PR 2 — `WindowedAggregateTransform`	Tumbling + hopping windows. Aggregators: count / sum / min / max / avg / first / last / count_distinct (HLL+ approximate + exact opt-in). Late-data policies (drop / dlq / reopen). Memory cap fail-loud. Composition over `LazySqlTransform`. Config-block parsing in CLI. Other Prometheus metrics from the table above. End-to-end CLI integration test using the existing TestBackend pattern with a fixed timeline of `_event_ts` values.
PR 3 — Python facade + bench + docs	`Window`, `Aggregation` dataclasses; `window=` kwarg on `run_streaming_pipeline`; `@ematix.streaming_pipeline(window=...)` decorator support; TOML emitters for `[transform.window]` + `[[transform.window.aggregations]]`. Bench harness gains `bench_windowed_tumbling` (1000 rows / 100 distinct keys / 1-minute windows). `SQL_TRANSFORMS_PLAN.md` + this doc updated to mark 39.4 shipped with measured numbers.

What this doesn't change¶

Existing same-DB load paths (strategy/{append,merge,scd2,truncate}.rs) are untouched. Windowed transforms don't go through them.
Streaming backends without ack/checkpoint coordination (RabbitMQ, Pub/Sub with in-memory checkpoints) keep their existing semantics. The watermark machinery and window emit layer is wholly between read and write.
DataFusion's arrow ABI version. No version bumps needed for 39.4 — we don't use DataFusion for windowing.

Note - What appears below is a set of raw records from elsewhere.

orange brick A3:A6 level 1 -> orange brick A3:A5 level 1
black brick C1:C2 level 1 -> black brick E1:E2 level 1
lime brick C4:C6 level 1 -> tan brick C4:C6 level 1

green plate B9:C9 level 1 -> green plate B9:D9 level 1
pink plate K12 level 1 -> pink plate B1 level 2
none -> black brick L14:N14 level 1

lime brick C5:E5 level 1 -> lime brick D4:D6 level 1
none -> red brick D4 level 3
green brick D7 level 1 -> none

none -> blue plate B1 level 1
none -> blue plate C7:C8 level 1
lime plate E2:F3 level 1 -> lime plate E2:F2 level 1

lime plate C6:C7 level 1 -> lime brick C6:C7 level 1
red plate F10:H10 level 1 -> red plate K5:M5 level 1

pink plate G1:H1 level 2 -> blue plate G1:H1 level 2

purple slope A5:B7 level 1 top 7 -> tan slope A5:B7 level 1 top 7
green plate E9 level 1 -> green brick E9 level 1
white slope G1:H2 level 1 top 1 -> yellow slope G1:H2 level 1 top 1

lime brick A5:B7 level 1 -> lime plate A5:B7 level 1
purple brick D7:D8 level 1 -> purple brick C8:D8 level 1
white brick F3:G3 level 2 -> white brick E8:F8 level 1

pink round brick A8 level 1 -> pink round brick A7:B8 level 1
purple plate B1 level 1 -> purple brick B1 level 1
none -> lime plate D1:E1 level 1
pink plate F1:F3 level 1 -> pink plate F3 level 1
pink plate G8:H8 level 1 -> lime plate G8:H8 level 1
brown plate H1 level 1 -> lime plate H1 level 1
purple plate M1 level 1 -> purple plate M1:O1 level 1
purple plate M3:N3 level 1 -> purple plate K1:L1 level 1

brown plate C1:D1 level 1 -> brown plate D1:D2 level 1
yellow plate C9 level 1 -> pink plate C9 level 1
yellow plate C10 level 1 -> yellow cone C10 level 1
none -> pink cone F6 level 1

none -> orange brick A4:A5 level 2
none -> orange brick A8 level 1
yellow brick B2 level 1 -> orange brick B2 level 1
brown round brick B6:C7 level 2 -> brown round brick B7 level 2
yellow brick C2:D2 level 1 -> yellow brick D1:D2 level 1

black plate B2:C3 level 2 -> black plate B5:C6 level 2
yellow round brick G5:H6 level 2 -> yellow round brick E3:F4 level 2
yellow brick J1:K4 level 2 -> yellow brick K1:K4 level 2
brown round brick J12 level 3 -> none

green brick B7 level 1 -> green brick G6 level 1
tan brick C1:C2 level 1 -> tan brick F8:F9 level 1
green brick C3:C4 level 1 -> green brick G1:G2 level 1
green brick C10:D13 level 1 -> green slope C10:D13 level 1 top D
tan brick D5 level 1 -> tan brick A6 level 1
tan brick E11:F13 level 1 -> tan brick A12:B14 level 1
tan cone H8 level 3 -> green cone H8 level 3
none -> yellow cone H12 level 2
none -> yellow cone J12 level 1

Open questions deferred to follow-on phases¶

Per-source idleness timer default (source_idleness_ms). Default 60_000 (1 minute) is reasonable but arbitrary. Calibrate after first production user pipeline.
HLL precision tuning (hll_precision). Default p = 14 matches Druid / Snowflake. Configurable as a follow-on if a workload genuinely cares.
Per-row error handling for windowed emits (e.g., invalid timestamp casts inside a row). Bubbles up; supervisor restart
idempotent target. Same on_error = "drop" | "dlq" | "fail" hook from the parent SQL transform layer applies; no windowed-specific behavior.
Schema drift mid-pipeline. The windowed transform's input schema is captured at first batch, like LazySqlTransform. A schema change mid-stream produces a transform error and supervisor restart. Acceptable for MVP.
Watermark holdback for known-late sources. A source declared as "always 5 minutes behind" could publish a per-source lateness_ms override. Reserved schema; not in MVP.
Stream-stream join (39.5) and session windows (39.5). Designed in their own doc when those phases start.

When this lands¶

PR 1 (trait + watermark plumbing), PR 2 (WindowedAggregateTransform), and PR 3 (Python facade + bench + docs) all shipped 2026-05.

Bench numbers (PR 3)¶

cargo bench -p ematix-flow-core --bench transform. Apple M-series, release build:

Bench	Result
`windowed_tumbling_1000_rows_100_keys_ingest` (no emit)	80 µs
`windowed_tumbling_1000_rows_100_keys_ingest_and_emit` (one full window)	83 µs

≈80 ns per row for the windowed hot path, in the same order as the DataFusion filter path; emit cost (building output batch + finalizing 100 accumulators) adds ~3 µs.